Reproduce all of the entries below exactly, without a single change.

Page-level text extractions
=== Section Start ===

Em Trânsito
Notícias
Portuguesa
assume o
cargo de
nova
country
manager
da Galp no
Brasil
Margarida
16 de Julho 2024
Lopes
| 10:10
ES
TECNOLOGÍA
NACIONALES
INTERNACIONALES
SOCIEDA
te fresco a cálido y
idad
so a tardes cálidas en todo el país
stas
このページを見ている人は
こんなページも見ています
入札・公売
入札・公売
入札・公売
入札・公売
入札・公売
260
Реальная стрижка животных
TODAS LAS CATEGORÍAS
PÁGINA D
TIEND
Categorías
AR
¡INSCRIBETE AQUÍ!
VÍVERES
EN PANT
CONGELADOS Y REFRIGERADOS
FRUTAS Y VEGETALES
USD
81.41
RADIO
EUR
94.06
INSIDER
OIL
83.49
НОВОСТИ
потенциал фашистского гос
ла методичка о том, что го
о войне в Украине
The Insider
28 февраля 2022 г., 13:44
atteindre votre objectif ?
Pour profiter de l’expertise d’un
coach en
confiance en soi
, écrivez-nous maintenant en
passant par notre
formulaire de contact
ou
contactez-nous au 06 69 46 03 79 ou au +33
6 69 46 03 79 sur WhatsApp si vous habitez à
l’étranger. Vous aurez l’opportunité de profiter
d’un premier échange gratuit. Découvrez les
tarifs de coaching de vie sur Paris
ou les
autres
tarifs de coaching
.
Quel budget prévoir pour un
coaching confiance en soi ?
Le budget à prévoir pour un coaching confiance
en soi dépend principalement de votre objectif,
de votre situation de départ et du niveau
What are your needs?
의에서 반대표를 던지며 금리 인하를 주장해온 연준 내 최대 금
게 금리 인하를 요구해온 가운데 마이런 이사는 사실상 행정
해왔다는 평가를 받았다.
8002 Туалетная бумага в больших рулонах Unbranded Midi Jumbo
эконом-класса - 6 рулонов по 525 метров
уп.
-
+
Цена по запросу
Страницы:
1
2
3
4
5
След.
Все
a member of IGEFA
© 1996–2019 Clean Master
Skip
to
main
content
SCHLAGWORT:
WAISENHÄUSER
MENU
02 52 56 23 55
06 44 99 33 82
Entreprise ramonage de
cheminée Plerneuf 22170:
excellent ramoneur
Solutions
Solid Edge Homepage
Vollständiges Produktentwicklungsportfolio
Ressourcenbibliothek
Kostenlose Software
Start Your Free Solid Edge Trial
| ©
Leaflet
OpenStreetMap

=== Section End ===

◆ **Solution for this exercise**
Em Trânsito
Notícias
Portuguesa
assume o
cargo de
nova
country
manager
da Galp no
Brasil
Margarida
16 de Julho 2024
Lopes
| 10:10
ES
TECNOLOGÍA
NACIONALES
INTERNACIONALES
SOCIEDA
te fresco a cálido y
idad
so a tardes cálidas en todo el país
stas
このページを見ている人は
こんなページも見ています
入札・公売
入札・公売
入札・公売
入札・公売
入札・公売
260
Реальная стрижка животных
TODAS LAS CATEGORÍAS
PÁGINA D
TIEND
Categorías
AR
¡INSCRIBETE AQUÍ!
VÍVERES
EN PANT
CONGELADOS Y REFRIGERADOS
FRUTAS Y VEGETALES
USD
81.41
RADIO
EUR
94.06
INSIDER
OIL
83.49
НОВОСТИ
потенциал фашистского гос
ла методичка о том, что го
о войне в Украине
The Insider
28 февраля 2022 г., 13:44
atteindre votre objectif ?
Pour profiter de l’expertise d’un
coach en
confiance en soi
, écrivez-nous maintenant en
passant par notre
formulaire de contact
ou
contactez-nous au 06 69 46 03 79 ou au +33
6 69 46 03 79 sur WhatsApp si vous habitez à
l’étranger. Vous aurez l’opportunité de profiter
d’un premier échange gratuit. Découvrez les
tarifs de coaching de vie sur Paris
ou les
autres
tarifs de coaching
.
Quel budget prévoir pour un
coaching confiance en soi ?
Le budget à prévoir pour un coaching confiance
en soi dépend principalement de votre objectif,
de votre situation de départ et du niveau
What are your needs?
의에서 반대표를 던지며 금리 인하를 주장해온 연준 내 최대 금
게 금리 인하를 요구해온 가운데 마이런 이사는 사실상 행정
해왔다는 평가를 받았다.
8002 Туалетная бумага в больших рулонах Unbranded Midi Jumbo
эконом-класса - 6 рулонов по 525 метров
уп.
-
+
Цена по запросу
Страницы:
1
2
3
4
5
След.
Все
a member of IGEFA
© 1996–2019 Clean Master
Skip
to
main
content
SCHLAGWORT:
WAISENHÄUSER
MENU
02 52 56 23 55
06 44 99 33 82
Entreprise ramonage de
cheminée Plerneuf 22170:
excellent ramoneur
Solutions
Solid Edge Homepage
Vollständiges Produktentwicklungsportfolio
Ressourcenbibliothek
Kostenlose Software
Start Your Free Solid Edge Trial
| ©
Leaflet
OpenStreetMap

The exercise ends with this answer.